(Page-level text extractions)
--- START ---
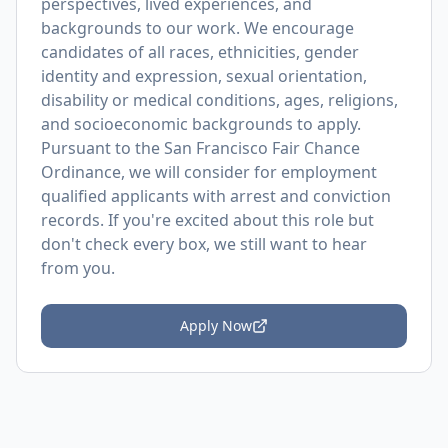
perspectives, lived experiences, and
backgrounds to our work. We encourage
candidates of all races, ethnicities, gender
identity and expression, sexual orientation,
disability or medical conditions, ages, religions,
and socioeconomic backgrounds to apply.
Pursuant to the San Francisco Fair Chance
Ordinance, we will consider for employment
qualified applicants with arrest and conviction
records. If you're excited about this role but
don't check every box, we still want to hear
from you.
Apply Now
--- END ---
* _DIRECTIONS_
Copy out the text of every record above word for word, leaving out the pictures.

* _OUTPUT_
perspectives, lived experiences, and
backgrounds to our work. We encourage
candidates of all races, ethnicities, gender
identity and expression, sexual orientation,
disability or medical conditions, ages, religions,
and socioeconomic backgrounds to apply.
Pursuant to the San Francisco Fair Chance
Ordinance, we will consider for employment
qualified applicants with arrest and conviction
records. If you're excited about this role but
don't check every box, we still want to hear
from you.
Apply Now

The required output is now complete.